La physique nucléaire dans les technologies médicales
Les isotopes radioactifs, couramment utilisés en physique nucléaire, sont également très présents en médecine. Des dispositifs médicaux innovants ont été développés, exploitant ces isotopes pour obtenir des informations plus précises sur le fonctionnement interne du corps humain. Outre l'imagerie conventionnelle par rayons X, la tomodensitométrie (TDM) et l'imagerie par résonance magnétique (IRM), une technologie appelée tomographie par émission de positons (TEP) a émergé, capable de visualiser l'activité fonctionnelle du cerveau. La TEP utilise des substances marquées par des isotopes radioactifs pour obtenir des images de différentes régions cérébrales. Le principe de l'acquisition d'images TEP repose sur le phénomène physiologique d'augmentation du métabolisme du glucose dans les régions cérébrales activées, entraînant une augmentation du flux sanguin. Dans ce processus, des molécules d'eau contenant un isotope à la demi-vie extrêmement courte (environ deux minutes) sont utilisées pour mesurer les variations du flux sanguin. L'examen compare la réponse du cerveau au repos à son état d'activation après stimulation, grâce à une méthode d'imagerie tomographique. De tels exemples démontrent clairement comment la physique nucléaire peut influencer positivement l'avancement d'autres domaines universitaires.

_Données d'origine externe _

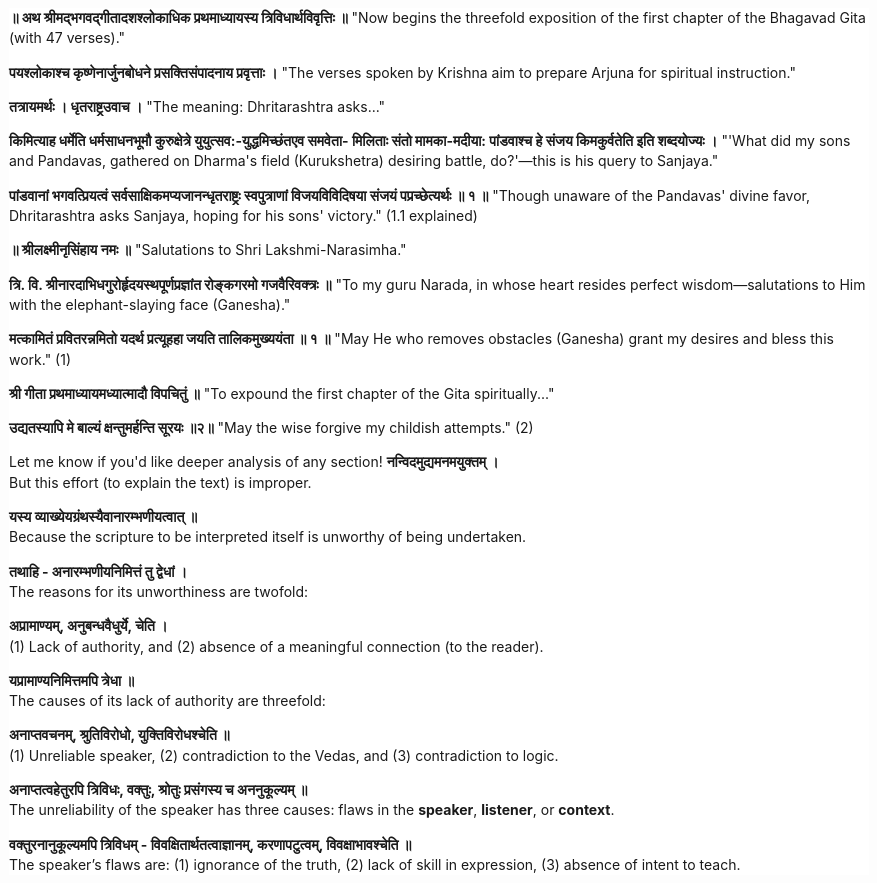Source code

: **॥ अथ श्रीमद्भगवद्गीतादशश्लोकाधिक प्रथमाध्यायस्य त्रिविधार्थविवृत्तिः ॥**
    "Now begins the threefold exposition of the first chapter of the Bhagavad Gita (with 47 verses)."  

**पयश्लोकाश्च कृष्णेनार्जुनबोधने प्रसक्तिसंपादनाय प्रवृत्ताः ।**
    "The verses spoken by Krishna aim to prepare Arjuna for spiritual instruction."  

**तत्रायमर्थः । धृतराष्ट्रउवाच ।**
    "The meaning: Dhritarashtra asks..."  

**किमित्याह धर्मेति धर्मसाधनभूमौ कुरुक्षेत्रे युयुत्सव:-युद्धमिच्छंतएव समवेता- मिलिताः संतो मामका-मदीया: पांडवाश्च हे संजय किमकुर्वतेति इति शब्दयोज्यः ।**
    "'What did my sons and Pandavas, gathered on Dharma's field (Kurukshetra) desiring battle, do?'—this is his query to Sanjaya."  

**पांडवानां भगवत्प्रियत्वं सर्वसाक्षिकमप्यजानन्धृतराष्ट्रः स्वपुत्राणां विजयविविदिषया संजयं पप्रच्छेत्यर्थः ॥ १ ॥**
    "Though unaware of the Pandavas' divine favor, Dhritarashtra asks Sanjaya, hoping for his sons' victory." (1.1 explained)  

**॥ श्रीलक्ष्मीनृसिंहाय नमः ॥**
    "Salutations to Shri Lakshmi-Narasimha."  

**त्रि. वि. श्रीनारदाभिधगुरोर्हृदयस्थपूर्णप्रज्ञांत रोङ्कगरमो गजवैरिवक्त्रः ॥**
    "To my guru Narada, in whose heart resides perfect wisdom—salutations to Him with the elephant-slaying face (Ganesha)."  

**मत्कामितं प्रवितरन्नमितो यदर्थ प्रत्यूहहा जयति तालिकमुख्ययंता ॥ १ ॥**
    "May He who removes obstacles (Ganesha) grant my desires and bless this work." (1)  

**श्री गीता प्रथमाध्यायमध्यात्मादौ विपचितुं ॥**
    "To expound the first chapter of the Gita spiritually..."  

**उद्यतस्यापि मे बाल्यं क्षन्तुमर्हन्ति सूरयः ॥२॥**
    "May the wise forgive my childish attempts." (2)  

Let me know if you'd like deeper analysis of any section!
**नन्विदमुद्यमनमयुक्तम् ।**  
But this effort (to explain the text) is improper.  

**यस्य व्याख्येयग्रंथस्यैवानारम्भणीयत्वात् ॥**  
Because the scripture to be interpreted itself is unworthy of being undertaken.  

**तथाहि - अनारम्भणीयनिमित्तं तु द्वेधां ।**  
The reasons for its unworthiness are twofold:  

**अप्रामाण्यम्, अनुबन्धवैधुर्ये, चेति ।**  
(1) Lack of authority, and (2) absence of a meaningful connection (to the reader).  

**यप्रामाण्यनिमित्तमपि त्रेधा ॥**  
The causes of its lack of authority are threefold:  

**अनाप्तवचनम्, श्रुतिविरोधो, युक्तिविरोधश्चेति ॥**  
(1) Unreliable speaker, (2) contradiction to the Vedas, and (3) contradiction to logic.  

**अनाप्तत्वहेतुरपि त्रिविधः, वक्तुः, श्रोतुः प्रसंगस्य च अननुकूल्यम् ॥**  
The unreliability of the speaker has three causes: flaws in the **speaker**, **listener**, or **context**.  

**वक्तुरनानुकूल्यमपि त्रिविधम् - विवक्षितार्थतत्वाज्ञानम्, करणापटुत्वम्, विवक्षाभावश्चेति ॥**  
The speaker’s flaws are: (1) ignorance of the truth, (2) lack of skill in expression, (3) absence of intent to teach.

L'applicabilité de la physique nucléaire
Tant la technologie de production d'électricité par fission nucléaire que l'application médicale des accélérateurs de particules appelés cyclotrons résultent de l'application de principes scientifiques découverts lors de l'étude des noyaux atomiques. En ce sens, la physique nucléaire n'est pas seulement une discipline axée sur l'élucidation des propriétés des particules ; c'est un domaine qui stimule le progrès d'autres disciplines académiques grâce aux connaissances accumulées lors de ses recherches. En conclusion, la physique nucléaire peut être décrite comme une discipline polyvalente qui, non seulement explore les noyaux atomiques, mais contribue également au progrès de la science et de la technologie dans leur ensemble en appliquant les principes mis en évidence lors de ces recherches à divers domaines.